Esasında buna şaşırmamak lazım. Yola çıktıklarında büyük oranda TOOL ile bir arada anılan grup, sonrasında kendi sound’unu oluşturmuş, Martin Lopez’den dolayı OPETH kitlesinin ilgisini çekmiş ve sonrasında da bu kitle genişletme çalışmalarına devam etmişti. SOEN “Cognitive” dönemindeki bu haklı TOOL yorumlarını kırmış ve ilk olarak “Lykaia” ile birlikte tam olarak özgün SOEN sound’unu oturtmuştu. Gerçekten çok başarılı bir albüm olan “Lykaia”nın ardından, tertemiz bir albüm olan “Lotus”la progresif metal ile progresif rock arasında çok tatlı bir yere oturmuş ve “hem sofistike hem de konserlik grup” karakterini sağlamlaştırarak yollarına devam etmişlerdi.

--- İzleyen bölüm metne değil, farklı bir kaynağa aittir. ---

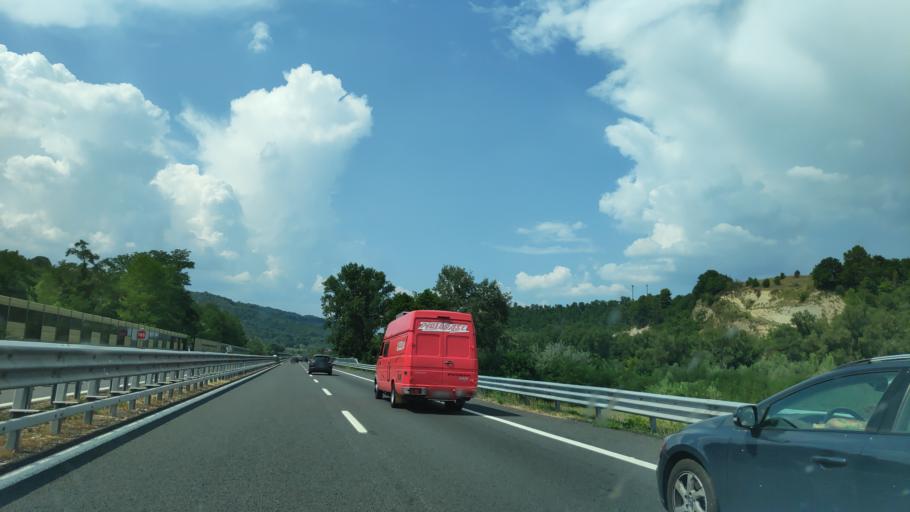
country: IT
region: Umbria
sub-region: Provincia di Terni
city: Orvieto Scalo
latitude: 42.7014
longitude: 12.1742
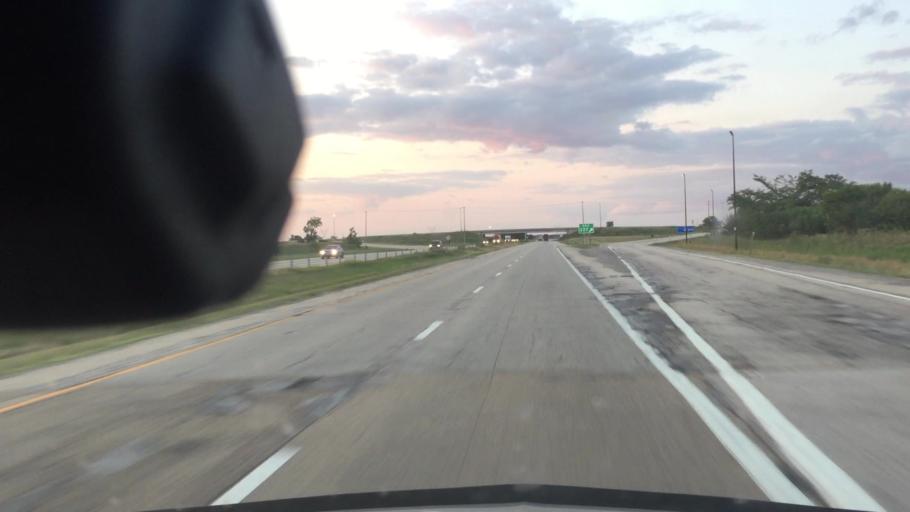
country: US
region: Illinois
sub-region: Grundy County
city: Gardner
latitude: 41.1808
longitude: -88.3228
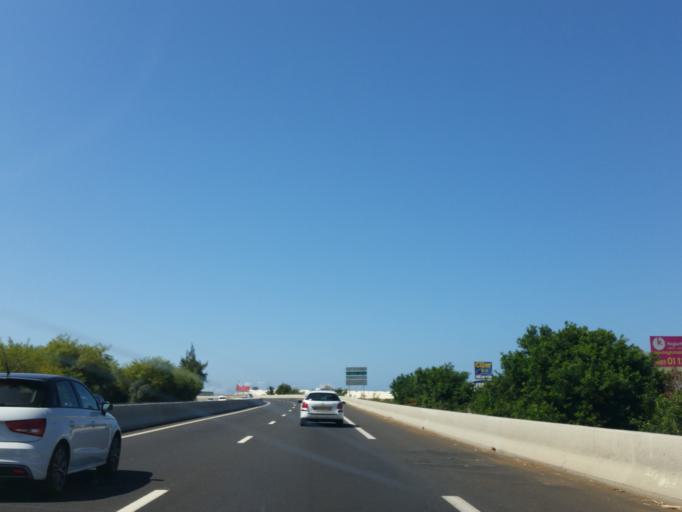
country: RE
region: Reunion
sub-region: Reunion
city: Saint-Louis
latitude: -21.2896
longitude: 55.4012
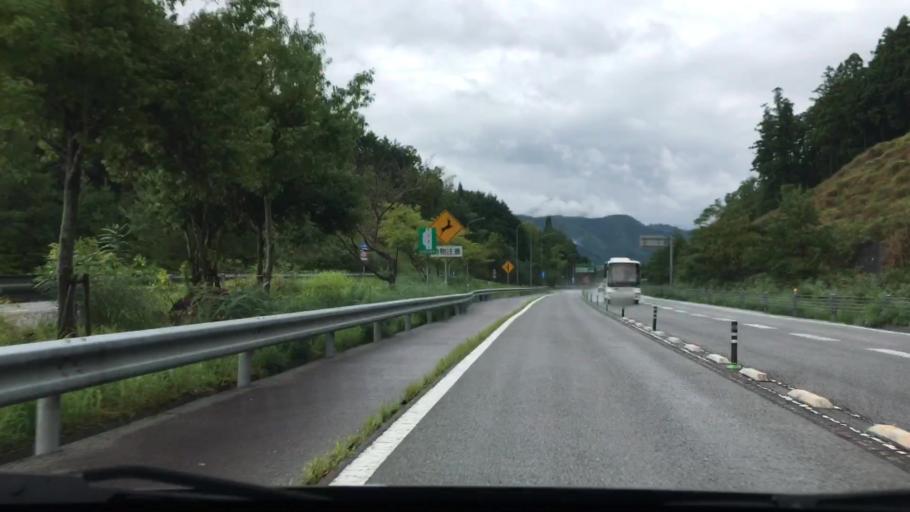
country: JP
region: Hyogo
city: Toyooka
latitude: 35.2944
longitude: 134.8252
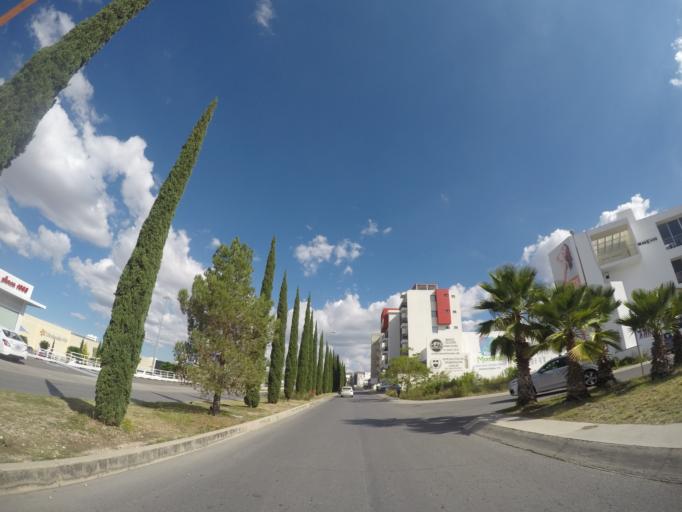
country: MX
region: San Luis Potosi
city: Escalerillas
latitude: 22.1268
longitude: -101.0324
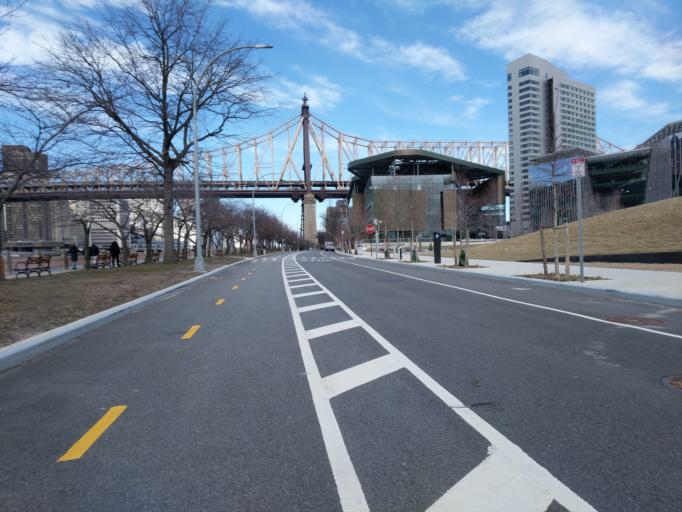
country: US
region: New York
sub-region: Queens County
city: Long Island City
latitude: 40.7545
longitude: -73.9578
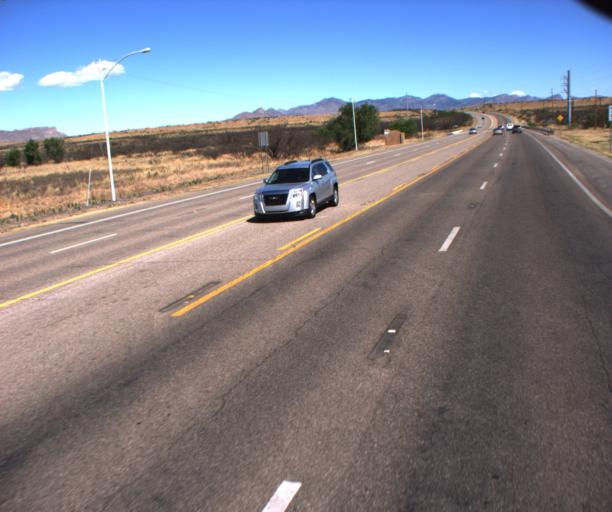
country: US
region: Arizona
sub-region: Cochise County
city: Huachuca City
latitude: 31.6433
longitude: -110.3396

“Imperial”, grubun yine beğenilen ancak önceki albümler kadar karakteristik yeniliklerle dolu olmadığı şeklinde yorumlanan bir albümüydü. SOEN o albümde bir miktar cepten yemiş, zaten iyi yaptığı şeyleri devam ettirme yoluna gitmişti. Bu noktada çıkaracakları bir sonraki işleri önem taşıyordu. Aynı çizgiyi devam ettirebilir ve konserlerde çalacakları 2-3 hitle günü kurtarabilir ya da “Lykaia” gibi kendi diskografileri içerisindeki yeni bir eşiği atlama yoluna gidebilirlerdi.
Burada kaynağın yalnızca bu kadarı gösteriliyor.